**Extrait du document:**
==*==
Numéro d'arrêt : 75602
Numéro NOR : CETATEXT000007612061 ?
Identifiant URN:LEX : urn:lex;fr;conseil.etat;arret;1969-10-15;75602 ?

Analyses :

CONTRIBUTIONS ET TAXES - IMPOTS SUR LES REVENUS ET BENEFICES - REVENUS ET BENEFICES IMPOSABLES - REGLES PARTICULIERES - B - I - C - DETERMINATION DU BENEFICE NET - REPORT DEFICITAIRE - Cas de cessation d'entreprise.
==*==
**Entrées du jeu de données:**

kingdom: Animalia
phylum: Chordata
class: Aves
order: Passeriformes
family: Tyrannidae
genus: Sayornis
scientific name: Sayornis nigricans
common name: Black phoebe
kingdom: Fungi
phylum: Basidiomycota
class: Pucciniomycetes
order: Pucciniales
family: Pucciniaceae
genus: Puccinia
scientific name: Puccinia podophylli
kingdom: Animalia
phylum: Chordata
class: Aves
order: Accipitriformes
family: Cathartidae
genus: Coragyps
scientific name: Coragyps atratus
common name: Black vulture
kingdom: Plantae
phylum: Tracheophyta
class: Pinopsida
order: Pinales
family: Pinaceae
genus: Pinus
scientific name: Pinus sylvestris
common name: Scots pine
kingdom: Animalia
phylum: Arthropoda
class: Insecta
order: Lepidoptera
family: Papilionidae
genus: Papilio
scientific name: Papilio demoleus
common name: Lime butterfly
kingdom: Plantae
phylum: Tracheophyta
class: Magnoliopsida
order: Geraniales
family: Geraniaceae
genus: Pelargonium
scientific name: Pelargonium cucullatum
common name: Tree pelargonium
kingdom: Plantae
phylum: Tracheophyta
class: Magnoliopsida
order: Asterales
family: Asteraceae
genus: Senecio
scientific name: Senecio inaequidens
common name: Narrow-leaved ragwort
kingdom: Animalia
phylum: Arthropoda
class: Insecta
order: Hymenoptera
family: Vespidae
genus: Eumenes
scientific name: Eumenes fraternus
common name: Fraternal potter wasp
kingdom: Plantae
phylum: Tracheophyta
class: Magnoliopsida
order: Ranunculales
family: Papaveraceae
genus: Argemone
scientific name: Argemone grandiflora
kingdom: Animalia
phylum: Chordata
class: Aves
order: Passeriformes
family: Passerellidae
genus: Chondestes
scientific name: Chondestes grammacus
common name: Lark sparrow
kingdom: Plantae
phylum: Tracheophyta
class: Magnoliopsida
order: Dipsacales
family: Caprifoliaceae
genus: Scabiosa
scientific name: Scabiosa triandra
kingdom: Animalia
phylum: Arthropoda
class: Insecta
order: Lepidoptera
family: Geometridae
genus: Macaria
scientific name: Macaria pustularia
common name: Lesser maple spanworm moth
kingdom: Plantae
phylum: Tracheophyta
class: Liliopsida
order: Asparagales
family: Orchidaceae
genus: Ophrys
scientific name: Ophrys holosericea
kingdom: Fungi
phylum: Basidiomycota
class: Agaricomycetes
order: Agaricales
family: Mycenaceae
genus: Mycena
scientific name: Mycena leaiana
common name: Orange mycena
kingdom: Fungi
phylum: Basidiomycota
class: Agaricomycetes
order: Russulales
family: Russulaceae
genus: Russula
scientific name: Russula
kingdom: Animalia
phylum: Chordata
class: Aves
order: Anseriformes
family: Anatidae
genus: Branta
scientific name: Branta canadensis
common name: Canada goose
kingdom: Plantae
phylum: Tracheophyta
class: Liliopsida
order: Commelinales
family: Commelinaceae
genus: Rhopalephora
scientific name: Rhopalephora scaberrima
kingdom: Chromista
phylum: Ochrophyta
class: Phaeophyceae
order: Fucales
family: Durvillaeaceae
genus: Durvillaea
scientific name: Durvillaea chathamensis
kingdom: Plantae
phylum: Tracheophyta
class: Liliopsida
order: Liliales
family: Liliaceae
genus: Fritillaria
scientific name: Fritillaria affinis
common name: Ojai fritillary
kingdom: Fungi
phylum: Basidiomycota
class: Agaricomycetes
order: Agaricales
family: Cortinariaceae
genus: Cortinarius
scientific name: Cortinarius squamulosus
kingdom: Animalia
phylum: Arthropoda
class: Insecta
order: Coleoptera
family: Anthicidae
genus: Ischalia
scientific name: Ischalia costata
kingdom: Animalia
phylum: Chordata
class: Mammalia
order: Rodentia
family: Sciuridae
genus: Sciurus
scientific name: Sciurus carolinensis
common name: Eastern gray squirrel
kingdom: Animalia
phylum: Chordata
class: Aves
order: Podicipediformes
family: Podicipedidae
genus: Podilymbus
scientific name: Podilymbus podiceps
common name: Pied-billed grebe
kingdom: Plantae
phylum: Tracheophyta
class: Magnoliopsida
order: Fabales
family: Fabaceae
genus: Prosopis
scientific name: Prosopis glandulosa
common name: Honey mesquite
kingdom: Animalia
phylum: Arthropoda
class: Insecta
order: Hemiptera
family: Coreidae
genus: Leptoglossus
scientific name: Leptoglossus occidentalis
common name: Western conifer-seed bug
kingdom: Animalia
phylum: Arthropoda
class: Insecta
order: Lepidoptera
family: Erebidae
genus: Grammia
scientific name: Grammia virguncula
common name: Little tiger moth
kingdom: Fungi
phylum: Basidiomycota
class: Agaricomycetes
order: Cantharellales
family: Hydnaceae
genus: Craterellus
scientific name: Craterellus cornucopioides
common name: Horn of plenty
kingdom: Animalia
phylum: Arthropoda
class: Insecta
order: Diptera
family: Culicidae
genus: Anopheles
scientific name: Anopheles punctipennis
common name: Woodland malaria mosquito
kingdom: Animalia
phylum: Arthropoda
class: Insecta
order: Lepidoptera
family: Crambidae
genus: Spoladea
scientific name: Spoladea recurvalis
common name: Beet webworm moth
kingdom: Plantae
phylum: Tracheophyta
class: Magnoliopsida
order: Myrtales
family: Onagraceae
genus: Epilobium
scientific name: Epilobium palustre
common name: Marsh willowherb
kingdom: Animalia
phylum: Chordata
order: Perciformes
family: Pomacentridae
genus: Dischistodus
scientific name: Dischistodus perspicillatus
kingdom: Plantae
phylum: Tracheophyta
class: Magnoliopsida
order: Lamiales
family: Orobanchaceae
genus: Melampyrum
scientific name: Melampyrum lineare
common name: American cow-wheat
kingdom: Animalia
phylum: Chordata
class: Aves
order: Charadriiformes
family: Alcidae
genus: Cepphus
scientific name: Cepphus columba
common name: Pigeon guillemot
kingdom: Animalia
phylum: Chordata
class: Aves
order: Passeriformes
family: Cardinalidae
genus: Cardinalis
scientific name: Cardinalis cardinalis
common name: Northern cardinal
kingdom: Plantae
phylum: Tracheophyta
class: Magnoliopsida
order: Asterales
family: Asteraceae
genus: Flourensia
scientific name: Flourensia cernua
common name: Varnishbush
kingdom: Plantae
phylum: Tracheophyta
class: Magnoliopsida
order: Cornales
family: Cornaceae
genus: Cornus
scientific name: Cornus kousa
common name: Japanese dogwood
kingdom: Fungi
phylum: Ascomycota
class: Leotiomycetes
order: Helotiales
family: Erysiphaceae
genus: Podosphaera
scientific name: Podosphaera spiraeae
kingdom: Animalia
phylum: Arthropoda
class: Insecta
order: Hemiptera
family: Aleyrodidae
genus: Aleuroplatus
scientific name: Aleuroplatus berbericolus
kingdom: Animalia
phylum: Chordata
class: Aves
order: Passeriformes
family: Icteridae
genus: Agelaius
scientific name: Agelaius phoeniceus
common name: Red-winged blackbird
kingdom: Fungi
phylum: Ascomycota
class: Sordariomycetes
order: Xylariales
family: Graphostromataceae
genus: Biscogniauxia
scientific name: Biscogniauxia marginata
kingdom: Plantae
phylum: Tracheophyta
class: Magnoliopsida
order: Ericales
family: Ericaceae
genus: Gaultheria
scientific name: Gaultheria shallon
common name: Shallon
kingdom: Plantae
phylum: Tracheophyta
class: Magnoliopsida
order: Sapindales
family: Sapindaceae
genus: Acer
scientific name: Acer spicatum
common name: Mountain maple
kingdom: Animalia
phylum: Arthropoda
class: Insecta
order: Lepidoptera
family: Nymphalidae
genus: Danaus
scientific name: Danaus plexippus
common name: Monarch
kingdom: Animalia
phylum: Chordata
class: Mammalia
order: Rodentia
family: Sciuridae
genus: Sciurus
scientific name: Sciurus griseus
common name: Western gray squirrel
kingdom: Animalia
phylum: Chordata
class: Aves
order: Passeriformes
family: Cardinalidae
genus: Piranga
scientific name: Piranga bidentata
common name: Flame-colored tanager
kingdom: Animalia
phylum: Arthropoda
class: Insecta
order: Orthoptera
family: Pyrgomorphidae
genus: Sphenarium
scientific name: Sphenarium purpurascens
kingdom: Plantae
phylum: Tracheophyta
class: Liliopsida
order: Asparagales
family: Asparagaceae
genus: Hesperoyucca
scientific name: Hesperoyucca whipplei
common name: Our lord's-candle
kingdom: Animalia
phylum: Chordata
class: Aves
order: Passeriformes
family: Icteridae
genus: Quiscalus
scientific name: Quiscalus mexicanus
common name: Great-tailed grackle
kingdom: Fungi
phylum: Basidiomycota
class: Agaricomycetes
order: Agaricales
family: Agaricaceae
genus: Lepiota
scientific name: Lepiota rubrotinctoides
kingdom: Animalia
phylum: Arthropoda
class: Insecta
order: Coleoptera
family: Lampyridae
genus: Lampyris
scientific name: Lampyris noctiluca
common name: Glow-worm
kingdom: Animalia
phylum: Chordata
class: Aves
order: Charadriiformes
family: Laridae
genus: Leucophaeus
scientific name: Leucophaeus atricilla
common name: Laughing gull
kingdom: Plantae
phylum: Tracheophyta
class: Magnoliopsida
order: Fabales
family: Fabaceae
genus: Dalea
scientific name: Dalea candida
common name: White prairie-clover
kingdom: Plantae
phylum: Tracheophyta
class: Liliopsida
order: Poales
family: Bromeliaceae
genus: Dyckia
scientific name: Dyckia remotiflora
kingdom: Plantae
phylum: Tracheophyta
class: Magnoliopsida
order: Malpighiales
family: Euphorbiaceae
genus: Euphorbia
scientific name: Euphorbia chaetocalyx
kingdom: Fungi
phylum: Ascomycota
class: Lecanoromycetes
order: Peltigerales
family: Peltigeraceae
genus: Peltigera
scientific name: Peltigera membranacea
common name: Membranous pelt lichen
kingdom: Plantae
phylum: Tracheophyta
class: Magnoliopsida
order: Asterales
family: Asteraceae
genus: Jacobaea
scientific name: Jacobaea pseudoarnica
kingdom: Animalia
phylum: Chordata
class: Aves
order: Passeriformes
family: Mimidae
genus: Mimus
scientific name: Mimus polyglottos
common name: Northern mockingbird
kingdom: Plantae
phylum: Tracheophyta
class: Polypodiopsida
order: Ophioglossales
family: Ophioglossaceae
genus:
==*==
**Consigne:**
Relevez tous les identifiants de l'arrêt que donne l'extrait de la décision du Conseil d'État, chacun avec sa valeur.

**Résultat:**
- Numéro d'arrêt : 75602
- Numéro NOR : CETATEXT000007612061
- Identifiant URN:LEX : urn:lex;fr;conseil.etat;arret;1969-10-15;75602